> _Excerpt provided_
—————
To determine the interval in which the roots of the equation \(x^3 - 6x + 1 = 0\) lie, we will use the Intermediate Value Theorem and analyze the sign changes of the function \(f(x) = x^3 - 6x + 1\) over the given intervals.
The Intermediate Value Theorem states that if a continuous function \(f(x)\) changes sign over an interval \([a, b]\), then there exists at least one root in that interval.
First, evaluate the function at the boundaries of the given intervals:
- For the interval \((2,3)\):
- \(f(2) = 2^3 - 6 \cdot 2 + 1 = 8 - 12 + 1 = -3\)
- \(f(3) = 3^3 - 6 \cdot 3 + 1 = 27 - 18 + 1 = 10\)
- The sign changes from \(-3\) to \(10\), indicating a root between 2 and 3.
- For the interval \((3, 4)\):
- \(f(3) = 10\) (already calculated)
- \(f(4) = 4^3 - 6 \cdot 4 + 1 = 64 - 24 + 1 = 41\)
- The function retains a positive value, indicating no root in this interval.
—————
> _Data block_
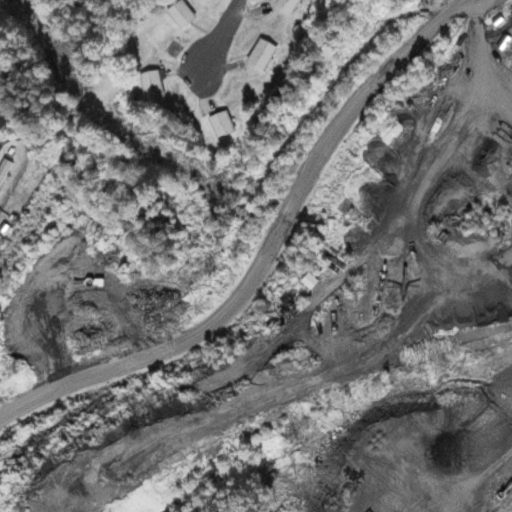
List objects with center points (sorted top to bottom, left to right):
—————
> _Request 1_
In the worked solution on the roots of x^3 - 6x + 1 = 0, what value does the function take at x = 4?
> _Request 2_
List every function value that the worked solution on the roots of x^3 - 6x + 1 = 0 calculates, together with its input.
> _Request 3_
Write the next part of the worked solution on the roots of x^3 - 6x + 1 = 0, picking up after its final line.

> _Task result 1_
f(4) = 41

> _Task result 2_
- f(2) = -3
- f(3) = 10
- f(4) = 41

> _Task result 3_
- For the interval \((3, 5)\):
- \(f(3) = 10\) (already calculated)
- \(f(5) = 5^3 - 6 \cdot 5 + 1 = 125 - 30 + 1 = 96\)
- The function remains positive, hence no root in this interval.
- For the interval \((4, 6)\):
- \(f(4) = 41\) (already calculated)
- \(f(6) = 6^3 - 6 \cdot 6 + 1 = 216 - 36 + 1 = 181\)
- The function remains positive, hence no root in this interval.
From our evaluations, it is clear that the function changes sign only between \(x = 2\) and \(x = 3\), indicating a root in this interval. Thus, the correct answer is:
\((2, 3)\)